The rationale for the second flag is the CRIME-class chosen-plaintext-length leak that applies to any scheme of "compress then encrypt". In the luadch + ZLIF + TLS deployment the shape is:

• An attacker on the same hub PMs a victim chosen plaintext.
• The hub forwards the PM on the victim's TLS-wrapped connection, mixed with whatever else that connection carries (broadcast chat, user lists, PMs from other peers).
• The hub deflates the per-connection stream BEFORE TLS encrypts it, so the ciphertext length depends on the compressed length, which depends on the dictionary similarity between the attacker's chosen plaintext and the victim's other contents.
• A wire-level eavesdropper (LAN/ISP) observing length deltas can in principle infer whether the chosen plaintext matched something else in the victim's stream.

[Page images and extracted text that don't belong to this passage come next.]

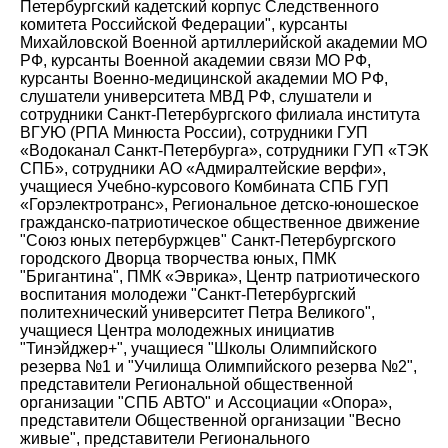
Петербургский кадетский корпус Следственного
комитета Российской Федерации", курсанты
Михайловской Военной артиллерийской академии МО
РФ, курсанты Военной академии связи МО РФ,
курсанты Военно-медицинской академии МО РФ,
слушатели университета МВД РФ, слушатели и
сотрудники Санкт-Петербургского филиала института
ВГУЮ (РПА Минюста России), сотрудники ГУП
«Водоканал Санкт-Петербурга», сотрудники ГУП «ТЭК
СПБ», сотрудники АО «Адмиралтейские верфи»,
учащиеся Учебно-курсового Комбината СПБ ГУП
«Горэлектротранс», Региональное детско-юношеское
гражданско-патриотическое общественное движение
"Союз юных петербуржцев" Санкт-Петербургского
городского Дворца творчества юных, ПМК
"Бригантина", ПМК «Эврика», Центр патриотического
воспитания молодежи "Санкт-Петербургский
политехнический университет Петра Великого",
учащиеся Центра молодежных инициатив
"Тинэйджер+", учащиеся "Школы Олимпийского
резерва №1 и "Училища Олимпийского резерва №2",
представители Региональной общественной
организации "СПБ АВТО" и Ассоциации «Опора»,
представители Общественной организации "Весно
живые", представители Регионального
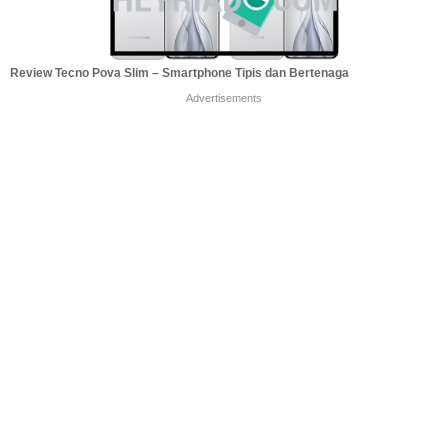
Review Tecno Pova Slim – Smartphone Tipis dan Bertenaga
Advertisements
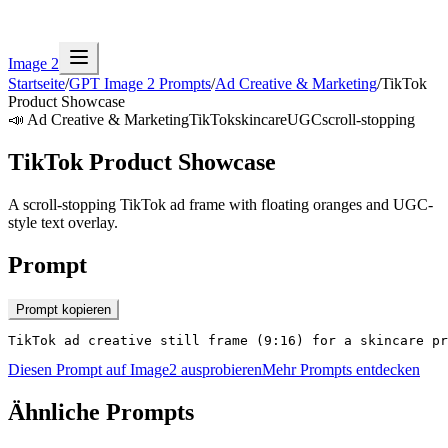
Image 2
Startseite
/
GPT Image 2 Prompts
/
Ad Creative & Marketing
/
TikTok
Product Showcase
📣
Ad Creative & Marketing
TikTok
skincare
UGC
scroll-stopping
TikTok Product Showcase
A scroll-stopping TikTok ad frame with floating oranges and UGC-
style text overlay.
Prompt
Prompt kopieren
TikTok ad creative still frame (9:16) for a skincare pr
Diesen Prompt auf Image2 ausprobieren
Mehr Prompts entdecken
Ähnliche Prompts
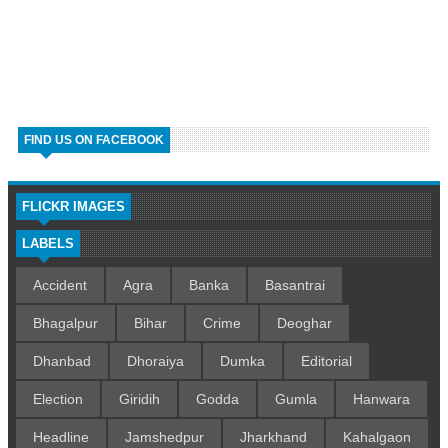
FIND US ON FACEBOOK
FLICKR IMAGES
LABELS
Accident
Agra
Banka
Basantrai
Bhagalpur
Bihar
Crime
Deoghar
Dhanbad
Dhoraiya
Dumka
Editorial
Election
Giridih
Godda
Gumla
Hanwara
Headline
Jamshedpur
Jharkhand
Kahalgaon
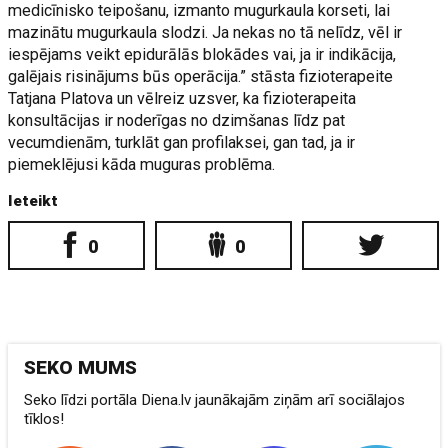
medicīnisko teipošanu, izmanto mugurkaula korseti, lai
mazinātu mugurkaula slodzi. Ja nekas no tā nelīdz, vēl ir
iespējams veikt epidurālās blokādes vai, ja ir indikācija,
galējais risinājums būs operācija.” stāsta fizioterapeite
Tatjana Platova un vēlreiz uzsver, ka fizioterapeita
konsultācijas ir noderīgas no dzimšanas līdz pat
vecumdienām, turklāt gan profilaksei, gan tad, ja ir
piemeklējusi kāda muguras problēma.
Ieteikt
0
0
SEKO MUMS
Seko līdzi portāla Diena.lv jaunākajām ziņām arī sociālajos
tīklos!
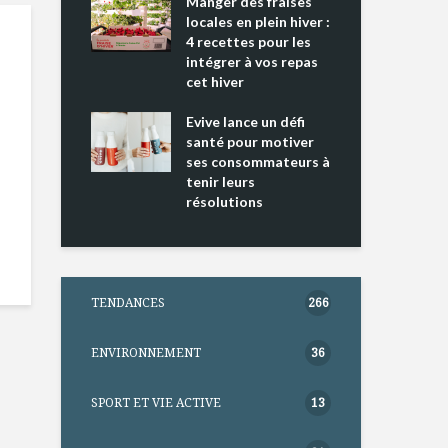
ing 2 : Une
Manger des fraises
Can
ce mondiale
locales en plein hiver :
s’i
4 recettes pour les
te
intégrer à vos repas
nts riches en
cet hiver
Tou
e D
l’h
e dans votre
Evive lance un défi
pou
tation
santé pour motiver
Wi
ses consommateurs à
tenir leurs
résolutions
TENDANCES
266
ENVIRONNEMENT
36
SPORT ET VIE ACTIVE
13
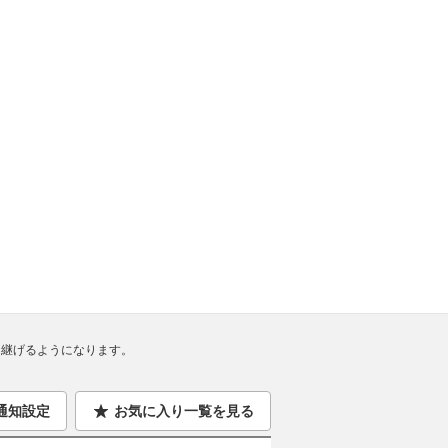
継げるようになります。
通知設定
お気に入り一覧を見る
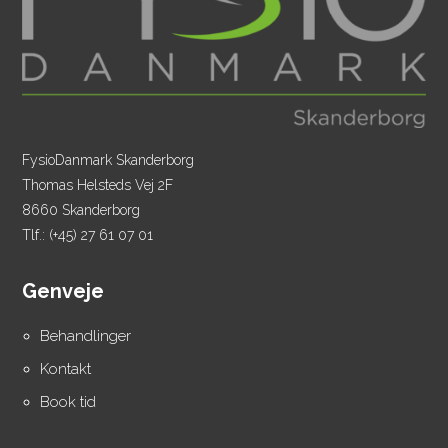
FysioDanmark Skanderborg
Thomas Helsteds Vej 2F
8660 Skanderborg
Tlf.:
(+45) 27 61 07 01
Genveje
Behandlinger
Kontakt
Book tid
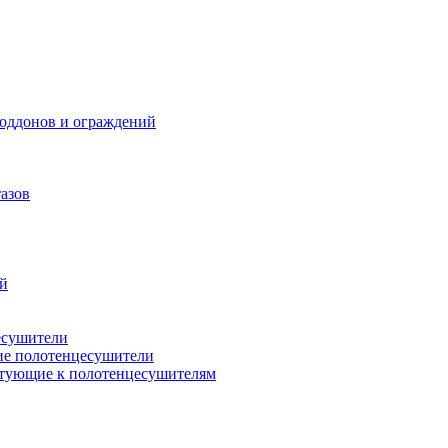
поддонов и ограждений
азов
ий
есушители
ие полотенцесушители
тующие к полотенцесушителям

In practice the exploit is weak: broadcast traffic adds noise, the attacker needs eavesdropper access on the victim's network, and distinguishing 1-bit length deltas in a busy hub is hard. But the mitigation cost is one cfg flag, so the safe default is false - operators who want the bandwidth saving and accept the residual risk set zlif_over_tls = true. Plain-ADC connections see ZLIF unconditionally when zlif_enabled = true; only TLS is gated.

ZLIF also has two transport-level hardening properties enforced by the binding (zlib_stream/zlib_stream.c):

• Decompression-bomb cap. Each inflate call caps decompressed output at 4 MiB. Exceeding the cap raises a Lua error which the inbound inflate stage propagates as the pipeline's overflow signal, and core/server.lua's read loop closes the connection. A 1 KB compressed payload that expands to GiB on the wire cannot drive runaway memory usage on the hub.
• Malformed-input close. zlib Z_DATA_ERROR / Z_NEED_DICT on a corrupted compressed stream is also surfaced as overflow; the hub closes rather than continuing on poisoned state.

luadch bundles all native dependencies as source. Operators should subscribe to upstream releases:

• Lua - currently 5.4.8
• LuaSec - currently 1.3.2
• LuaSocket - currently 3.1.0
• aiq/basexx - vendored from v0.4.1, upstream essentially abandoned
• OpenSSL - linked dynamically; find_package(OpenSSL 3.0 REQUIRED) enforces the floor
• zlib - linked dynamically; find_package(ZLIB REQUIRED). Used by the zlib_stream ADC-EXT ZLIF binding (Phase 8 S4b); only matters at runtime when zlif_enabled = true

Quarterly checklist: query osv.dev and the GitHub Advisory Database for each of the above. Record the bundled SHA / version of every dep in docs/BUILDING.md so audits compare to a written truth, not to greps.

Open a private security advisory at https://github.com/luadch-ng/luadch/security/advisories/new rather than a public issue, especially for issues that:

• enable RCE without prior authentication
• bypass auth or login throttling
• leak master.key, plaintext credentials, or TLS keys

Public issues are fine for findings that are already documented in docs/phases/PHASE_7_FINDINGS.md or that require operator misconfiguration to exploit (e.g. a world-readable master.key because the operator skipped §4).

A future phase may re-audit. Until then, this file plus PHASE_7_FINDINGS.md is the security baseline for v3.0.x.